RECORDS TO PROCESS Start Marker
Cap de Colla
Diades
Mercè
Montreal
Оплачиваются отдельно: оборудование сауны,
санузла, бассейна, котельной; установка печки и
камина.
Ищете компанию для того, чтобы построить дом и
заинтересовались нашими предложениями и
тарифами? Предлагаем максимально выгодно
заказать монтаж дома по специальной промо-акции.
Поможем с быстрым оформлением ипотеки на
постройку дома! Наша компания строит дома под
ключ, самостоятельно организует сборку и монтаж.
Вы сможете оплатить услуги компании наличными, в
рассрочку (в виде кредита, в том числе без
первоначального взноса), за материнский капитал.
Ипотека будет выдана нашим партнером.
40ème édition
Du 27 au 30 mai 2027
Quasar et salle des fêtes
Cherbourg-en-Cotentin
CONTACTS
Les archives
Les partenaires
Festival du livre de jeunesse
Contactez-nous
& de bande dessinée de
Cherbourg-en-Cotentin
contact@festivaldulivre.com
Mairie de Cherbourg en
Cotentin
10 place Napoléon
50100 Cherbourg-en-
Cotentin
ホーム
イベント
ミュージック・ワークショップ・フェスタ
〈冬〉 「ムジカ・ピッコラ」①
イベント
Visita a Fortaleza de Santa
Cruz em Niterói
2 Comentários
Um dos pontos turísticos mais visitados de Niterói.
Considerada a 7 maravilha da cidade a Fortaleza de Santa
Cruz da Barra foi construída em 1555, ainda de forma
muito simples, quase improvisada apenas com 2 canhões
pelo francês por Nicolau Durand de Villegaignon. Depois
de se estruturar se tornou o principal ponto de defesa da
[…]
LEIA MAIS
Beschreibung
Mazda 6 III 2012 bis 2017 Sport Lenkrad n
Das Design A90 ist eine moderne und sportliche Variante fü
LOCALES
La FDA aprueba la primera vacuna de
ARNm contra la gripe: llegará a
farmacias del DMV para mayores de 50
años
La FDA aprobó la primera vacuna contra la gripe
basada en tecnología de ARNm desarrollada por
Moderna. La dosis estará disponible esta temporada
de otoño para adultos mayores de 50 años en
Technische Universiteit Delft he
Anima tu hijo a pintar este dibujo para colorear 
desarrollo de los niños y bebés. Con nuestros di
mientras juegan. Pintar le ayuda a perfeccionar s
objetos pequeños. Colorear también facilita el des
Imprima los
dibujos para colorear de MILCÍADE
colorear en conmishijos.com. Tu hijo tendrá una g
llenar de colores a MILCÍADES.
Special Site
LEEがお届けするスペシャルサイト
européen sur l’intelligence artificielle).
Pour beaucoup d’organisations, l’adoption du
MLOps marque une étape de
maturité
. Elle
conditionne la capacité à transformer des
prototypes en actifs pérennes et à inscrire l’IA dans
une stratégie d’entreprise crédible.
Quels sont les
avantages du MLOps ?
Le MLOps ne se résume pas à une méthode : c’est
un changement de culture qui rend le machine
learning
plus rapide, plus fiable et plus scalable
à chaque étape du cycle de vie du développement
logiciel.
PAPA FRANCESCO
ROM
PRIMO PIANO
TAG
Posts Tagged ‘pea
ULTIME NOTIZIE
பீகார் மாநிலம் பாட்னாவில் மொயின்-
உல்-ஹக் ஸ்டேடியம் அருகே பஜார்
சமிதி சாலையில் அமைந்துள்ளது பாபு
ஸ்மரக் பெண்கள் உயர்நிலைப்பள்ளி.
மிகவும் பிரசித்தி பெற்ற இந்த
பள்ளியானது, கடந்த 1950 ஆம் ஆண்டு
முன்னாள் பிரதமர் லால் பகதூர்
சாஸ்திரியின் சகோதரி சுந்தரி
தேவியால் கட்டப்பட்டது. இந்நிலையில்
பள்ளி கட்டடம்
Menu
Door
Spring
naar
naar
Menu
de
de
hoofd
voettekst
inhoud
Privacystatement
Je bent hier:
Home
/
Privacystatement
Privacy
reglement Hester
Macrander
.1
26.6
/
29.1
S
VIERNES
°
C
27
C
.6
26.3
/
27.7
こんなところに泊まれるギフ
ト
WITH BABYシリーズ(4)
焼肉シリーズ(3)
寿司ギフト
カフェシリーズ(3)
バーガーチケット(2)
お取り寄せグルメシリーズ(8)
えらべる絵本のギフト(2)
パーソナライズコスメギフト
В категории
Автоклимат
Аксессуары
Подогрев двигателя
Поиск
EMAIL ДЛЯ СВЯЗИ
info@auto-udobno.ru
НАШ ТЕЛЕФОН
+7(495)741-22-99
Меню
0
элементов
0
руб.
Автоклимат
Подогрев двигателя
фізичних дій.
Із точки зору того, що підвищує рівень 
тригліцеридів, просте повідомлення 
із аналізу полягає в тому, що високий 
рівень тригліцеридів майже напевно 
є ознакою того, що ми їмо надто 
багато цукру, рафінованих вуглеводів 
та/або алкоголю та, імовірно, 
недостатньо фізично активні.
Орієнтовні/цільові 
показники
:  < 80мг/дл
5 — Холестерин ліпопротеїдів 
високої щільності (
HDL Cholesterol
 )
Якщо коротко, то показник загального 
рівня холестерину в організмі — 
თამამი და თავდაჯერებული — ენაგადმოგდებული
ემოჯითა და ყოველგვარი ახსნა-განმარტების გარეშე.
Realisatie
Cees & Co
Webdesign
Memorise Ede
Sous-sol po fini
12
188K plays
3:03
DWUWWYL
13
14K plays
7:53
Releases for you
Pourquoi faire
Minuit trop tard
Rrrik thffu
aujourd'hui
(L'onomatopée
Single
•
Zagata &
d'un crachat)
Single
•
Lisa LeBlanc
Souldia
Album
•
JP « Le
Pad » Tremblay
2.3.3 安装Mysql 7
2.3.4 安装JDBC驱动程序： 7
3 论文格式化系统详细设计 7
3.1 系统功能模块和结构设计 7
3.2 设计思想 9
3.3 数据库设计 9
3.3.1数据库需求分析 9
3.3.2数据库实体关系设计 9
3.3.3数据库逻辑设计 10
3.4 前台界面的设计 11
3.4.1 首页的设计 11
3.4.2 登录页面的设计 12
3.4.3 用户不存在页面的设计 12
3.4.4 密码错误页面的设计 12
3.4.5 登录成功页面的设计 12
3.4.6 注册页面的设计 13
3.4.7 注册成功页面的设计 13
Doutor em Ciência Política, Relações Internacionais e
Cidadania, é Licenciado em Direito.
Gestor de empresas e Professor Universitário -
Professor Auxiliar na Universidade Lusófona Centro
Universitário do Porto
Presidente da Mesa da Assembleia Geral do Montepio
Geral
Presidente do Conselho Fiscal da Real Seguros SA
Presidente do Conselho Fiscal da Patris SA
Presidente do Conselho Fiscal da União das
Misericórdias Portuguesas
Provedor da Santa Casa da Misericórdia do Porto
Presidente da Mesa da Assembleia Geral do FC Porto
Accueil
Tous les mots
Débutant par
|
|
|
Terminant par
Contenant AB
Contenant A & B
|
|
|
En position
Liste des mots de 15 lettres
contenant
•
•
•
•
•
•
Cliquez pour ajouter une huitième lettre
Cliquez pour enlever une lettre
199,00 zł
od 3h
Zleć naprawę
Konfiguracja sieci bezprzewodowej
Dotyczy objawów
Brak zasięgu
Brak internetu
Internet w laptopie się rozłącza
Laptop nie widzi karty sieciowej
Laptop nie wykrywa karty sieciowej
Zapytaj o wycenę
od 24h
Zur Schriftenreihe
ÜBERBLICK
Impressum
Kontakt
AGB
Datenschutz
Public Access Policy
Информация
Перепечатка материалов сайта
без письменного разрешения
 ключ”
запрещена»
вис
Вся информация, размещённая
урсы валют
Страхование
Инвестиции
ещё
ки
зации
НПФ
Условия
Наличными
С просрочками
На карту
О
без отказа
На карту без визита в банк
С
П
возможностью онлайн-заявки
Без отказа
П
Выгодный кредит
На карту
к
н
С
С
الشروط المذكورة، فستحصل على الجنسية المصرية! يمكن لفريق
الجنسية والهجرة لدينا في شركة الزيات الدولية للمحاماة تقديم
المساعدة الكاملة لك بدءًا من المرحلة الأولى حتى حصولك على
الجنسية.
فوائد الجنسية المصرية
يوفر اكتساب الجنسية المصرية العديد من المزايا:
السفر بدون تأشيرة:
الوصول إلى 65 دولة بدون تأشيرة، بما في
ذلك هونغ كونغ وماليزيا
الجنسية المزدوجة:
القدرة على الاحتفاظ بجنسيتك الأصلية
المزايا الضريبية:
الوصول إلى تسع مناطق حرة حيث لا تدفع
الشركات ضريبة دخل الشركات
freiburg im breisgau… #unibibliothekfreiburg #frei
RECORDS TO PROCESS End Marker
WHAT IS REQUIRED: Transcribe everything from the start of the data down through the line containing "Contactez-nous", including that line, copying each line character for character.

COMPLETED TASK:
Cap de Colla
Diades
Mercè
Montreal
Оплачиваются отдельно: оборудование сауны,
санузла, бассейна, котельной; установка печки и
камина.
Ищете компанию для того, чтобы построить дом и
заинтересовались нашими предложениями и
тарифами? Предлагаем максимально выгодно
заказать монтаж дома по специальной промо-акции.
Поможем с быстрым оформлением ипотеки на
постройку дома! Наша компания строит дома под
ключ, самостоятельно организует сборку и монтаж.
Вы сможете оплатить услуги компании наличными, в
рассрочку (в виде кредита, в том числе без
первоначального взноса), за материнский капитал.
Ипотека будет выдана нашим партнером.
40ème édition
Du 27 au 30 mai 2027
Quasar et salle des fêtes
Cherbourg-en-Cotentin
CONTACTS
Les archives
Les partenaires
Festival du livre de jeunesse
Contactez-nous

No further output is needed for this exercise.